Die beklagte Berufsgenossenschaft verneinte das Vorliegen der Voraussetzungen eines Arbeitsunfalls. Die hiergegen gerichtete Klage wies sodann auch das zuständige Sozialgericht in erster Instanz ab. Das für die Berufung zuständige Landessozialgericht in Erfurt bestätigte mit der eingangs genannten Entscheidung die Rechtsauffassung der Berufsgenossenschaft und des erstinstanzlich zuständigen Sozialgerichts.
Zur Begründung hat das Landessozialgericht ausgeführt, die konkrete Verrichtung der Klägerin zum Unfallzeitpunkt, nämlich der Kauf eines Bechers Kaffee, habe in keinerlei sachlichem Zusammenhang mit der versicherten Tätigkeit gestanden.
Der gesetzliche Unfallversicherungsschutz erfasse gerade nicht alle Tätigkeiten eines Arbeitnehmers am Arbeitsort oder während einer betrieblich veranlassten Fahrt. Versichert war nach Ansicht des Gerichts im hier vorliegenden Fall lediglich der direkte Weg von einem Patienten zum nächsten. Der von der Klägerin gewählte Umweg über die Bäckerei sei als höchstpersönliche Verrichtung tatsächlich nicht versichert. Allgemein führt das Gericht hierzu aus, dass bei sämtlichen Betriebswegen zu prüfen sei, ob die Verrichtung in einem sachlichen Zusammenhang mit der versicherten Tätigkeit stehe. Der Umweg zum Zwecke der Nahrungsaufnahme stehe gerade nicht in sachlichem Zusammenhang mit der ausgeübten Beschäftigung.

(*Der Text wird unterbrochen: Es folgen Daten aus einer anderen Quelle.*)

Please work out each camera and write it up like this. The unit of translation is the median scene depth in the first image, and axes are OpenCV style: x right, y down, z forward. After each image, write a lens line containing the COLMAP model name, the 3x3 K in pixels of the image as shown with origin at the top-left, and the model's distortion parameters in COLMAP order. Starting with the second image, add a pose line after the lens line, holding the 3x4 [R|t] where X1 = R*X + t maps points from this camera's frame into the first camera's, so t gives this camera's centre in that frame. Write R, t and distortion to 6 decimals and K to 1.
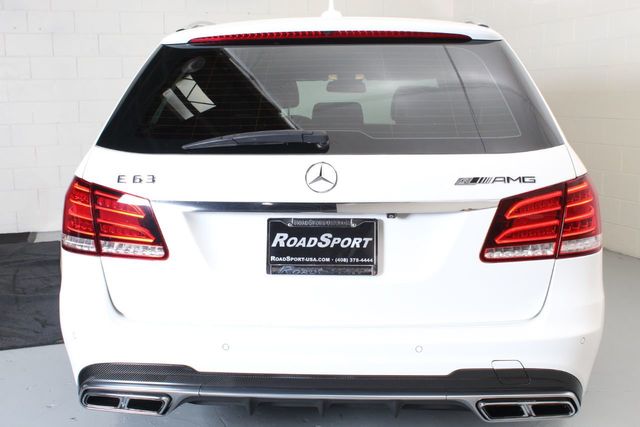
lens RADIAL K [[713.0, 0, 320.0], [0, 713.0, 213.5], [0, 0, 1]] dist [-0.105652, 0.139104]
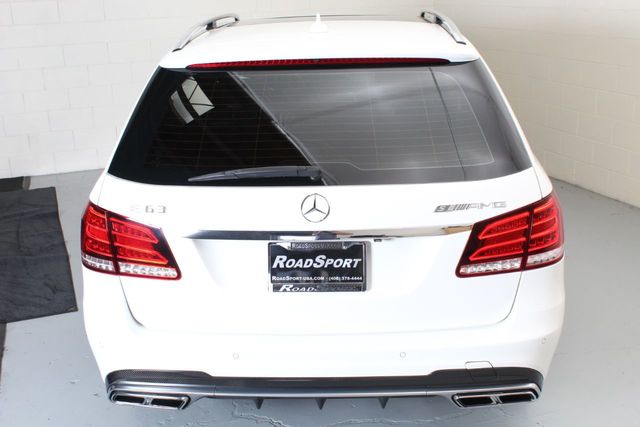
lens RADIAL K [[713.0, 0, 320.0], [0, 713.0, 213.5], [0, 0, 1]] dist [-0.105652, 0.139104]
pose [[0.999445, -0.025112, 0.021888, -0.015050], [0.021713, 0.989390, 0.143656, -0.198366], [-0.025263, -0.143101, 0.989386, -0.108099]]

Gerade für Arbeitnehmer, die im Außendienst beschäftigt sind, dürfte diese Entscheidung von nicht unerheblicher Bedeutung sein. Diese müssen sich stets darüber im Klaren sein, dass ein Umweg, der etwa durch eine kleine Pause veranlasst wird, letztlich nicht versichert sein dürfte. Auch Mitarbeiter, die auf dem Weg zur Arbeit oder nach Hause private Erledigungen verrichten und hierbei vom direkten Weg abweichen, sind nicht versichert gegen die Folgen von Unfällen, die sie auf diesen Umwegen erleiden.
Ein kleiner Umweg kann damit letztlich große Auswirkungen haben. Dies zeigt sich bereits in dem Umstand, dass das Verletztengeld wie eingangs ausgeführt wurde höher ausfällt als das reine Krankengeld. Arbeitnehmern kann daher vorsorglich nur eine entsprechende private Absicherung angeraten werden.